The Love of Money

Unless you are Royalty, have very rich parents, disabled or part of the feral class, the chances are that at some stage you will need to work to survive. Most of us don't enjoy doing it but unless we work, we will not have any money…and there is very little you can do in this life without money.


When I was growing up the socially ideal path of life, was pretty much the same for everyone…go to school, then University, get a good job, get married, get a mortgage, have kids and die.

If you were lucky enough to reach retirement age, then you were allowed to enjoy your final years doing what you wanted but usually with limited funds and a body that’s falling apart…lovely!


As someone who had no idea what he wanted to do in life, the early part of mine was very much that of the social ideal. I was actually very ambitious (can’t say it with a straight face anymore) and wanted the successful career with everything that it brought, in truth mainly the money.


Unfortunately like many, as my career developed I realised that reaching my career goals, wasn’t just dependent on my ability. I was doing ok, good money, decent lifestyle, enjoyed numerous annual holidays and received all of the benefits that large corporate companies offer.


However the problem was something that I just couldn’t handle…playing the corporate game.

For those who haven’t had the pleasure of enduring, it’s when you have to say nice things to people that you know are trying to shaft you, because you don’t want to upset them or affect your career. People that you struggle to look at because you can see right through them but end up wasting a Friday evening ‘team building’ because the mortgage needs paying and it’s the right thing to do.


Although I don’t think that I’m naturally unwelcoming, my bullshit antenna is finely tuned. I can’t see the point of wasting my time listening to someone who is clearly lying, when I can just call bullshit and we can move on. Similar to Christmas when we have to be nice to people we don’t really like, I much prefer to be true to myself and continue to ignore them. Miserable old sod? Maybe. True to myself? Always.

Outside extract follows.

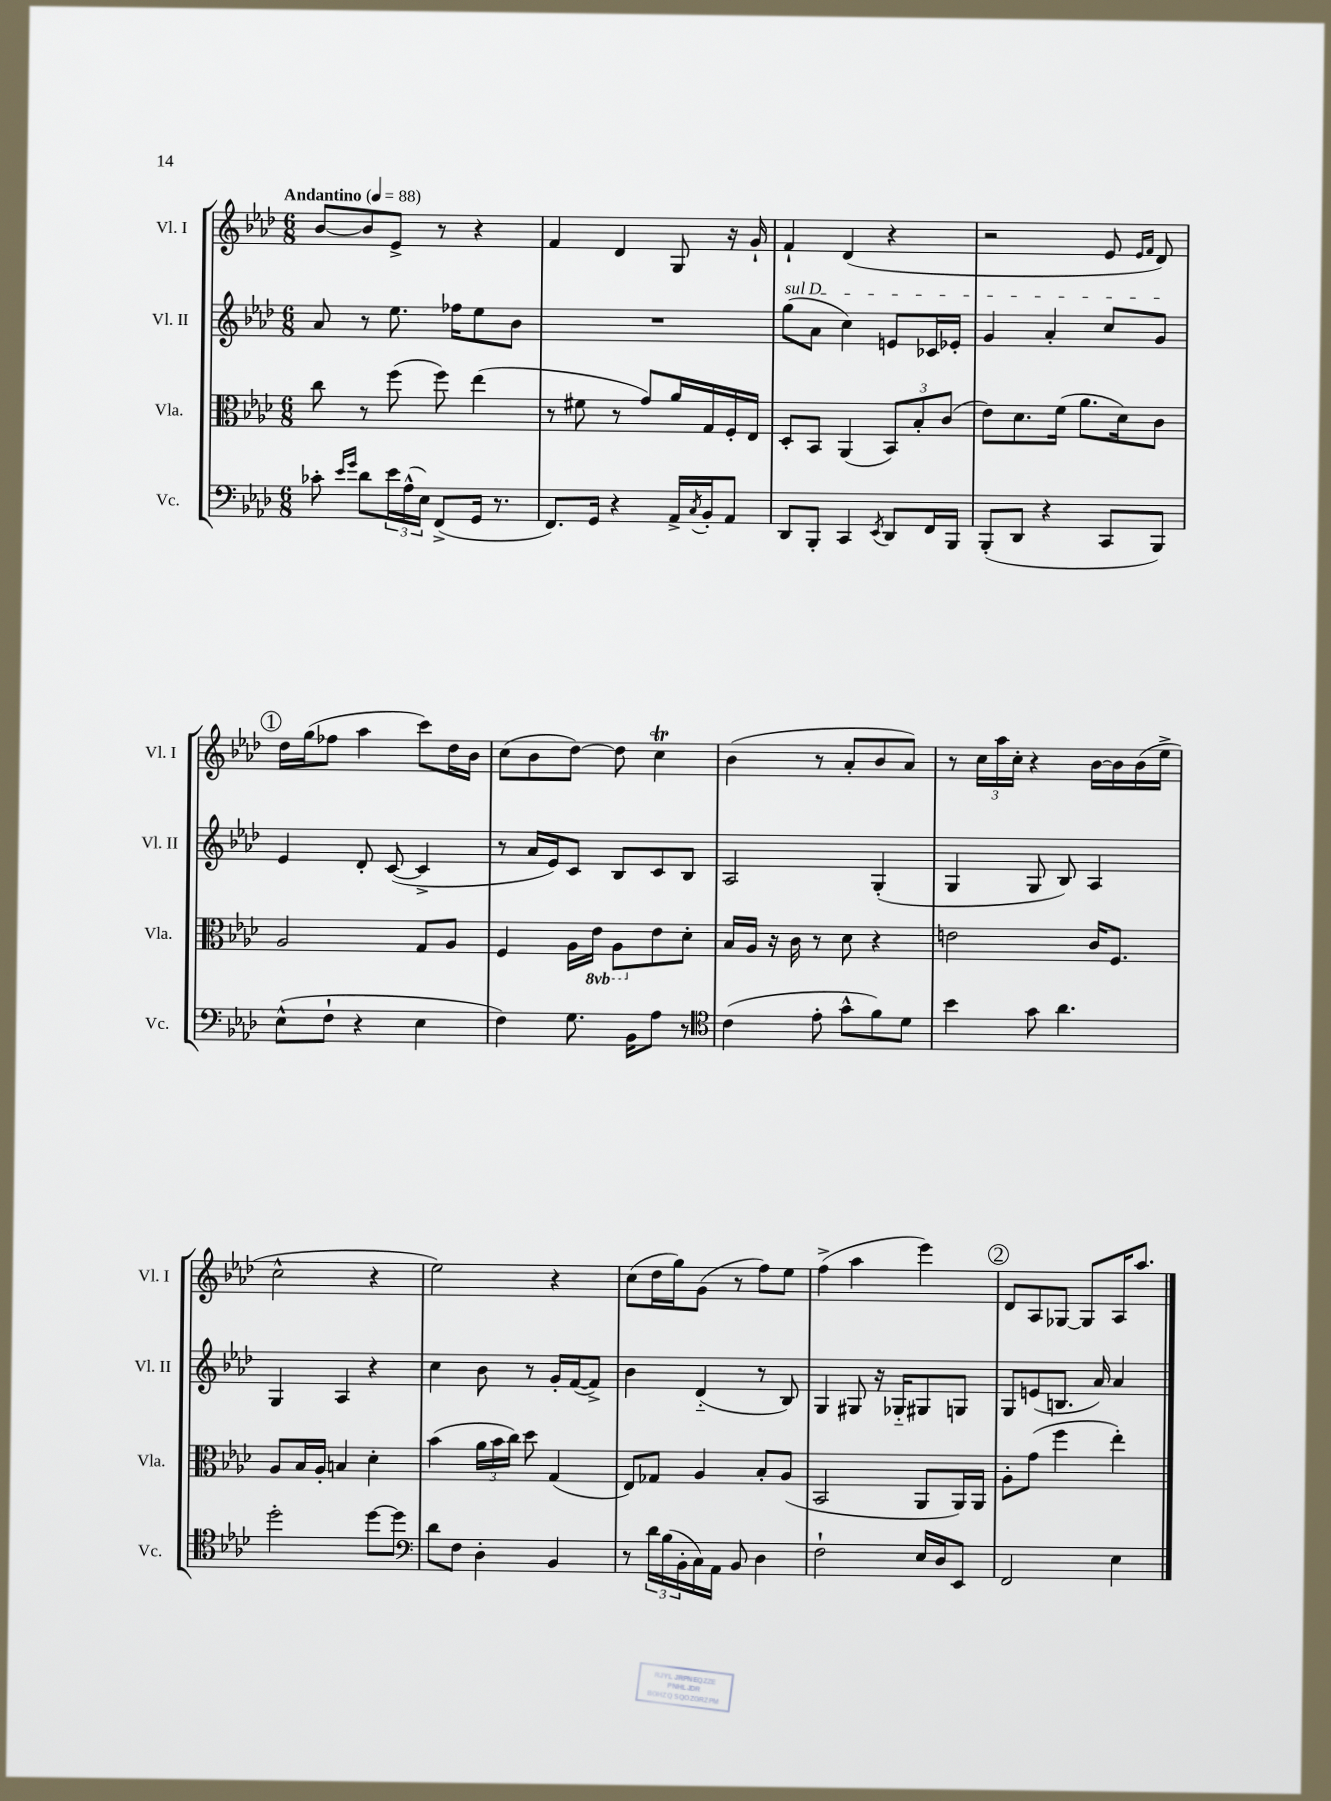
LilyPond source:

Unfortunately corporate life doesn’t allow that and I was left in a frustrating void between sucking up like everyone else and doing what was morally right for me. It wasn’t that I didn’t try playing along but it rarely lasted more than an hour and deep down I just couldn’t accept that my values had been bought.


What is often overlooked or maybe just accepted as part of life, is the impact work has on your health and happiness.

I often look at how famous politicians, football managers and even a few friends, have aged over a relatively short space of time due to the pressures of work. Yes they have the money and the lifestyle but they never look truly happy. Is money, social acceptance, ego etc really more important than health and happiness?


For me it wasn’t and in 2005, I decided to start working my way back down the corporate ladder. Although this wasn’t the result of any sort of meltdown that I had seen others experience (I simply didn’t care enough), working away from home and the corporate environment was having a negative impact on my health and happiness.


I had always enjoyed sport but the need to pay the mortgage etc took priority, resulting in me weighing 132kg and unable to do most things people see as normal.

Clearly working back down the ladder was fraught with challenges, predominantly salary expectations, varying company cultures and Line Managers frustrated at my arse covering abilities, whilst exposing theirs. It was entertaining while it lasted but came to an end in 2008 with a compromise agreement, where an employer pays you an inflated sum to leave because they can’t find a reason to sack you.


Fortunately it came as no surprise and in the three years since giving up on my ‘proper career’, I trained hard, lost weight and studied for a far more rewarding career as a personal trainer. I knew that it was going to be a struggle financially, especially at my age and previous income but it was something that I was determined to make a success.


The original plan was to work at the local gym where I had trained, it was a national gym across the UK and had everything needed. Ironically it was at a time when PTs were starting to be outsourced to save costs, which had been my corporate career that I had just left. As I understood the philosophy and knew how it would develop, I decided to focus on training from people’s homes instead.


With hindsight it would probably been easier having a part time job to ease the financial burden but you learn from your experiences. Most significantly my age wasn’t a factor, if anything coupled with my weight loss success it was a real plus. Many people feel intimidated by the stereotypical personal trainer, so an old bloke with poor humour was a bit of a niche for me.


Fifteen years and all sorts of amazing experiences later, I don’t have a single regret.

Gone are the days of multiple annual holidays, top hotels, nice salaries and smiling at people because I have to. I now live in a new country, 100 metres from the sea, work for myself, am usually skint but am much happier and healthier than before.


I have helped many clients achieve results that they never believed possible, which is far more rewarding than anything corporate life could offer. Yes I still need money because that’s the way life is but it doesn’t rule my life or force me to do things that I struggle with morally.


Life is all about choices and if you want to chase the money, then that’s fine and as long as you are nice, I wish you well. However it’s not for me.
My life is all about new experiences, having fun and dying without a single regret. Only time will tell if it was a good game plan but I’ll be dead by then, so it doesn’t really matter.